魏小雨自然召喚不出來,氣得直跺腳。旁邊的小泥鳅扯了扯她,道:“别跟他們吵了,這些人愚癡腦袋,說什麼都不信的。”
一名天心觀的弟子嘲道:“這些人又窮酸摳門,還要裝模作樣。祭祀的時候舍不得用整牛,買了個牛頭湊數。你們那麼崇拜虺神,怎麼還糊弄它老人家?”
又有人道:“這算什麼,他們還養了一窩怪人呢。前天我經過一個院子,見裡頭的人都長得歪瓜裂棗的,不是瘸子就是獨眼。你們想看嗎,我帶你們去瞧瞧啊!”
趙大海在那邊看着那些殘疾的師弟妹,大家本來不想落了師門的面子,這幾天一直沒出來,結果還是被發現了。魏小雨有點急了,擡起雙臂道:“不準去,你們不準去!”
一人嘲道:“被說中了吧,這就急眼了,哈哈哈哈。”
吵嚷中兩邊推搡了幾下,對面的人都是十七八歲的少年,魏小雨這邊是一群小豆丁,根本打不過他們。她氣的眼睛都紅了,這邊離星垂殿近,小石頭道:“你等一下,我去把步師兄叫過來。”
“不用叫了,”步雲邪淡淡道,“動靜這麼大,我已經聽見了。”
魏小雨回頭一望,見步雲邪和段星河從大殿那邊走了過來。
段星河扳起臉道:“怎麼又吵起來了,這是吵架的地方麼?”
魏小雨十分委屈,道:“大師兄、二師兄,我沒想在這兒喧嘩……是他們叫我們過來的,說不來就是膽小鬼。”
對付半大孩子,這種激将法最管用。段星河歎了口氣,轉頭見不遠處的一棵大榕樹下停着個步辇。
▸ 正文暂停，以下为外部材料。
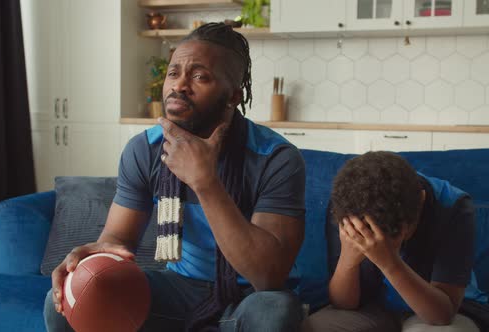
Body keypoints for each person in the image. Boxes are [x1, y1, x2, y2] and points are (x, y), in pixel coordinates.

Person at [44, 22, 306, 332]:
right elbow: (118, 240)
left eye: (199, 76)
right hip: (177, 289)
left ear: (233, 95)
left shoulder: (276, 158)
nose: (179, 85)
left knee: (277, 309)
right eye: (173, 73)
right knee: (63, 299)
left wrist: (205, 182)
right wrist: (91, 264)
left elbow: (267, 276)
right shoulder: (145, 149)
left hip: (246, 297)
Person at [302, 151, 485, 332]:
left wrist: (388, 261)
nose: (377, 242)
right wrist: (347, 260)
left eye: (395, 236)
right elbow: (344, 305)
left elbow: (441, 316)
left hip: (442, 309)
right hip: (373, 307)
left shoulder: (452, 206)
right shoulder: (348, 207)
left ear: (421, 201)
劉正陽靠在椅背上,看着一幫大孩子欺負小孩子,絲毫沒有要幹涉的意思。
段星河走了過去,冷冷道:“劉正陽,你這是什麼意思?”
劉正陽覺得他的态度不夠好,掏了掏耳朵道:“哎呀……我前兩天被蜂子蟄得還沒好,聽東西不是特别真,你叫我什麼?”
段星河深吸了一口氣,壓住了心裡的火氣,道:“劉兄,你帶這麼多人來幹什麼。”
那兩撥人站在遠一點的地方,大眼瞪小眼的還在對峙。于九站在旁邊,像個保镖似的護着劉正陽。劉大少邁步從步辇上走下來,陰沉道:“我就想問問,那天晚上到底是誰害我?”
他看向段星河,道:“是你麼?”
段星河沉默不語,他又把目光投向了步雲邪,道:“那就是你?”
步雲邪一臉淡漠,仿佛覺得他逮誰咬誰,腦子有病。劉正陽湊近了他,低聲道:“我前幾天一直在屋裡養傷,小師叔替我去山林裡轉了一圈,在我昏倒的地方發現了個東西,不知道你見過沒有?”
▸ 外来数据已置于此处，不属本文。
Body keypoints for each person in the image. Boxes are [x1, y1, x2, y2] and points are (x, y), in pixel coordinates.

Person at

他說着,從袖子裡掏出了一塊谷物狀的蜜蠟石,上面鑲嵌着個銀環,竟是從步雲邪的項圈上掉下來的。看到那塊蜜蠟的瞬間,步雲邪的臉色頓時變了。段星河心裡也咯噔一下子,感覺事情沒有這麼容易過去了。
劉正陽找到了證物,整個人都得意洋洋的,道:“你說咱們這個事,是要公了呢,還是私了?”
步雲邪冷冷道:“你什麼意思?”
劉正陽咧開嘴,一腳踩在了旁邊的一塊大石頭上,露出了自己的褲/裆。
他撩起了衣襟道:“要公了,我就去找你爺爺,讓他用族規來處罰你。要私了,你就給我跪下磕三個響頭,再從我胯/下鑽過去。步公子,你挑一個吧。”